## Description of the task
Extract every line of the material below that contains the string "poczty", and reproduce each such line in full.

Saved data entries:
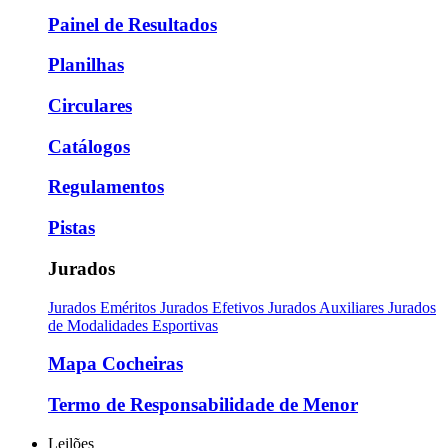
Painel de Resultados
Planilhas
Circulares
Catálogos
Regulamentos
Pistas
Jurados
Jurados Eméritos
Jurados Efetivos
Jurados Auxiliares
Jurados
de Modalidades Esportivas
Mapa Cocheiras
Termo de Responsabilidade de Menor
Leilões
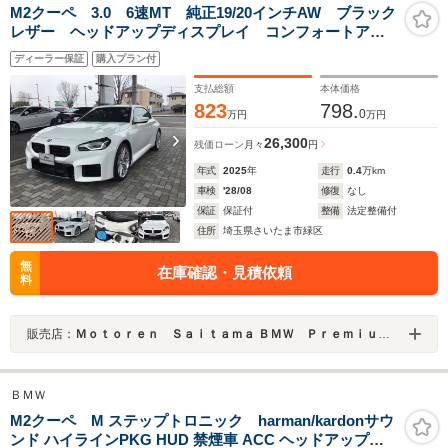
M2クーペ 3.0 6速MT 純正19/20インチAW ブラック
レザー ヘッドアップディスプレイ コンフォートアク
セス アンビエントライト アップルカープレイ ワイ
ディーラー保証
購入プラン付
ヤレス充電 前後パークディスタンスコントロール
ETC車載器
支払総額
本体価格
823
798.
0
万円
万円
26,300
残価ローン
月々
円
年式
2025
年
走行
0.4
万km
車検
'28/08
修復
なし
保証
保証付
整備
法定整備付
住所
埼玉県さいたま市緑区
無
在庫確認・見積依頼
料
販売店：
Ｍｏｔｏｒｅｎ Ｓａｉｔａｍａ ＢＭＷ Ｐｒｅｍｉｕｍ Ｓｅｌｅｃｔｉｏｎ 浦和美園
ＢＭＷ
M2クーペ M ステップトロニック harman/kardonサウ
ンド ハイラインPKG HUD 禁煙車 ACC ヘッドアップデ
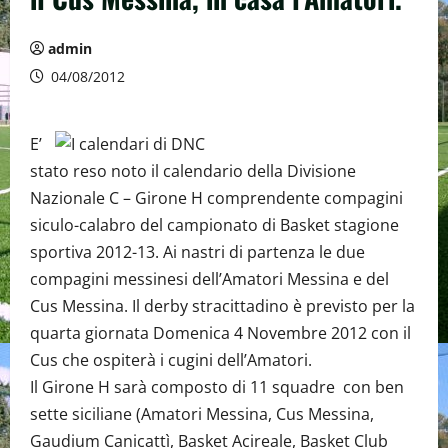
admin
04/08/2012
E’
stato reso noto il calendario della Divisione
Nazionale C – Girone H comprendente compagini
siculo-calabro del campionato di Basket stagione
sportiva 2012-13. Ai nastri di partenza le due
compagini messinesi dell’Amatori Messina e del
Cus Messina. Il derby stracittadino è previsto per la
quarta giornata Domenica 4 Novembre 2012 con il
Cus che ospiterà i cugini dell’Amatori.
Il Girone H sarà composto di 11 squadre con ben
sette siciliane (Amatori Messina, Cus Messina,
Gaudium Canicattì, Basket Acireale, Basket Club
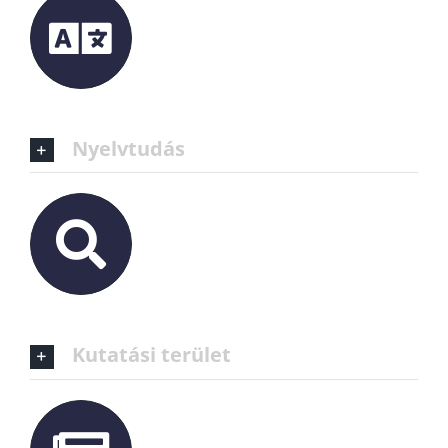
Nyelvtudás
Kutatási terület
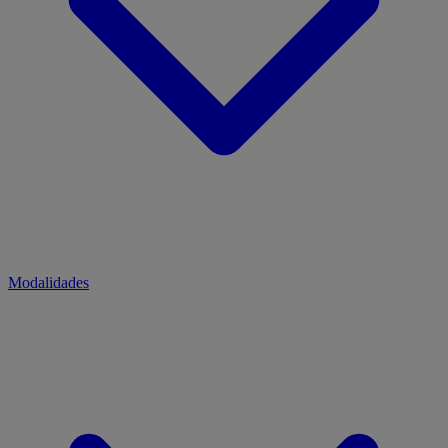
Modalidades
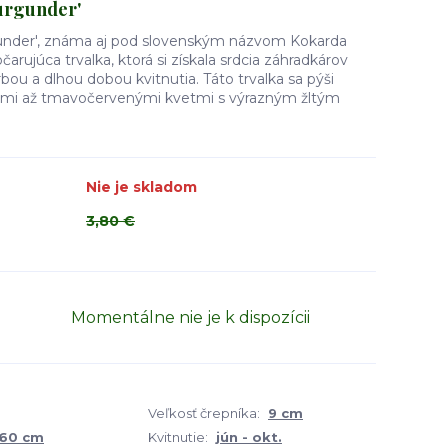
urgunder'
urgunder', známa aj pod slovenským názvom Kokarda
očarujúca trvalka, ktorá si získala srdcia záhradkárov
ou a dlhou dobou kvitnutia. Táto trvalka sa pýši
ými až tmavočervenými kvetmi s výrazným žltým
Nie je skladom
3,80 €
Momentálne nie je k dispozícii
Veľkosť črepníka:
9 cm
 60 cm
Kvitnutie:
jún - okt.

* * *

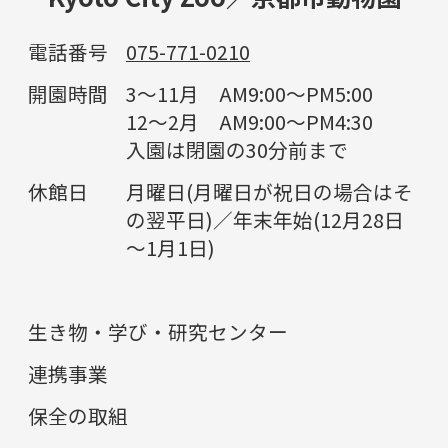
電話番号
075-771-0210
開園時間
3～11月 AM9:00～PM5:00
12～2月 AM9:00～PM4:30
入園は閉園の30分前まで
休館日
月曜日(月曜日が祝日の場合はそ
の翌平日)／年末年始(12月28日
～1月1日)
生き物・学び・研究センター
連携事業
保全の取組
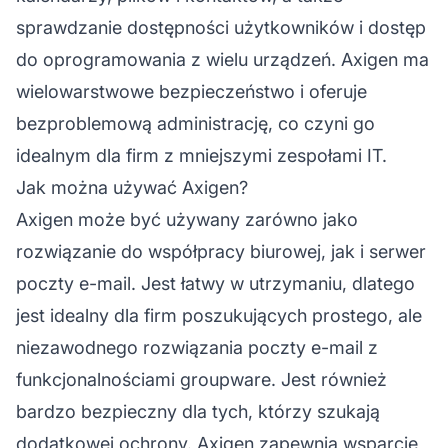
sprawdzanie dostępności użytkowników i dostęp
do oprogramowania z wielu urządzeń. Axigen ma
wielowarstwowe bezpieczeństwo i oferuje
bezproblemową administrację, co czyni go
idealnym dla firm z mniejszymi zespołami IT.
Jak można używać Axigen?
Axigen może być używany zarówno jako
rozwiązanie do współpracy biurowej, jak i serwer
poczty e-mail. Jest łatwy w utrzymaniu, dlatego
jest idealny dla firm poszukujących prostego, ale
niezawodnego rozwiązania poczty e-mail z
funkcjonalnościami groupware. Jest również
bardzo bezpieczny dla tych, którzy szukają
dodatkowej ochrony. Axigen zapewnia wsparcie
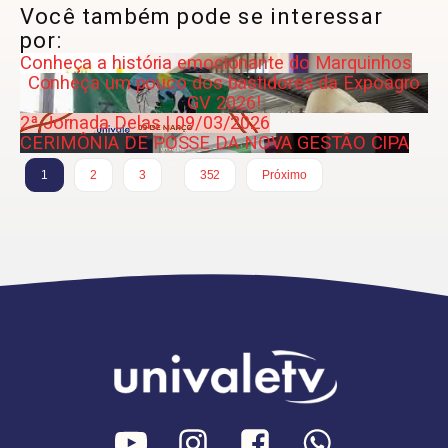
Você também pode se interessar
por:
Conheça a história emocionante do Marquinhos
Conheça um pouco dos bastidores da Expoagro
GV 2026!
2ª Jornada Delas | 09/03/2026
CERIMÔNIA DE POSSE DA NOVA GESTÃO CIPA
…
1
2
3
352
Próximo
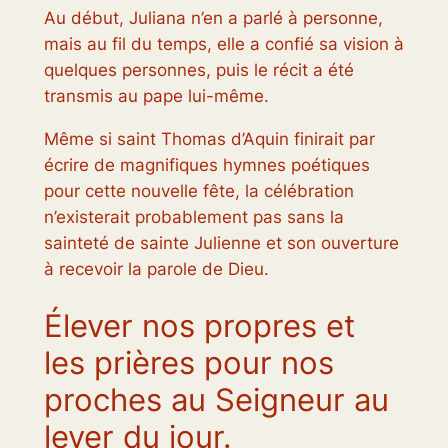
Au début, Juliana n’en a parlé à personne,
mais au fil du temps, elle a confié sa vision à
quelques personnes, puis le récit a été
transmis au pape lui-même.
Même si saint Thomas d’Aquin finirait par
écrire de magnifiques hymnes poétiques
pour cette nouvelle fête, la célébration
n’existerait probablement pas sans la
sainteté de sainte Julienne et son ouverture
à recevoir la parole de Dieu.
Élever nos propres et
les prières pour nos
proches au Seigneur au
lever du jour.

## Worked solution
poczty e-mail. Jest łatwy w utrzymaniu, dlatego
niezawodnego rozwiązania poczty e-mail z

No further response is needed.